Zapft

O` Zapft is, so hieß es nach fünf Schlägen

O` Zapft is, so hieß es nach fünf Schlägen mit dem Hammer durch Oberbürgermeister Dr. Oliver Junk bei der zweiten Fest-Auflage des Oktoberfestes in Oker.

Als zweiter Gast für den Bieranstich war der Ehrenbürger Siegmar Gabriel vorgesehen, dieser hatte wegen einer Reise nach Moskau kurzfristig abgesagt. Dann füllten sich die ersten Gläser mit original Münchner Oktoberfestbier. Gemeinsam mit den Organisatoren des Oktoberfestes, der Schützengesellschaft Oker (SG) mit Jörg Ihde, Lothar Engelmann, Willi Allroth und Heik Eggers, Bernd Röttger und Werner Kyling von der Musikgemeinschaft Oker (SMG) stieß der Oberbürgermeister an.
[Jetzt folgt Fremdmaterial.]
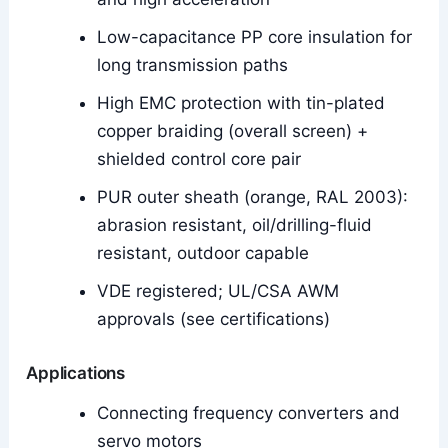
Low-capacitance PP core insulation for
long transmission paths
High EMC protection with tin-plated
copper braiding (overall screen) +
shielded control core pair
PUR outer sheath (orange, RAL 2003):
abrasion resistant, oil/drilling-fluid
resistant, outdoor capable
VDE registered; UL/CSA AWM
approvals (see certifications)
Applications
Connecting frequency converters and
servo motors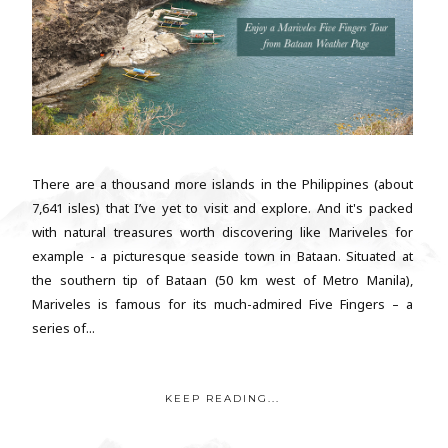
There are a thousand more islands in the Philippines (about
7,641 isles) that I’ve yet to visit and explore. And it's packed
with natural treasures worth discovering like Mariveles for
example - a picturesque seaside town in Bataan. Situated at
the southern tip of Bataan (50 km west of Metro Manila),
Mariveles is famous for its much-admired Five Fingers – a
series of...
KEEP READING...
Mit Präsenten wurden die Kartenverkäufer Susanne Könker und Jens Kloppenburg bedacht. Es wurden den zahlreichen Sponsoren gedankt, sonst lässt sich so ein Fest nicht mehr finanzieren so die Veranstalter. Mit 550 Gästen, 50 mehr als im vergangenen Jahr, war das Festzelt auf dem Schützenplatz gefüllt. „So viele Leute haben wir noch nie bei einem Schützenfest gesehen, so das wir Ausverkauft sagen mussten“, so Jörg Ihde von der SG.
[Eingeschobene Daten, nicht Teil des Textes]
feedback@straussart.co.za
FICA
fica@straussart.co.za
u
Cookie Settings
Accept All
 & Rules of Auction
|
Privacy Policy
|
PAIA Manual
Dann ging es aber so richtig los im Zelt, dafür sorgte Inside, die Oktoberfestband aus dem Allgäu

Seit Jahren reißen sie in Deutschland und vielen weiteren Ländern in Europa mit einer Mischung aus Volksmusik, Schlagern und Fetenhits das Publikum von den Bänken. Die Tanzfläche war bei jedem Stück überfüllt. Die beiden Sängerinnen gingen auch in das Publikum hinein und heitzen die Stimmung noch weiter an. Hits von Die Hände zum Himmel über 1000 Mal belogen von Andrea Berg, Zu den Bergen Tirol, Das rote Pferd bis hin zu Andreas Gabalier Ich sing ein Lied für dich duften natürlich nicht fehlen. Auch einige Schunkelrunden gab es für kleine Tanzpausen.

Die Gäste kamen nicht nur aus Oker und dem gesamten Stadtgebiet, auch aus Döhren waren sie angereist. Willi Allroth, Mitglied in zwei Schützenvereinen in Oker, fand es hervorragend und gemütlich in Oker zu feiern. Bisher hat er immer Oktoberfeste in Scharbeutz gefeiert.

Schönste Tracht wurde gekürt

Zahlreiche Damen kamen im Dirndl und die Herren in Lederhose, deshalb wurden auch die schönsten Trachten durch die Besucher ausgelost und als Belohnung gab es eine Flasche Enzian. Das schönste Dirndl hatte Mona und die Lederhose hatte ihr Ehemann Stephan.

Für das leibliche Wohl sorgte der Lindenhof mit Schweinshaxen, Leberkäse, Weißwurst, Spanferkel, Brezeln, Gulasch mit Nudeln Bratwurst und Schaschlik gesorgt. Im nächsten Jahr soll eine Damenband für Stimmung in einem noch größeren Zelt sorgen, dafür haben die Veranstalter schon vorgesorgt.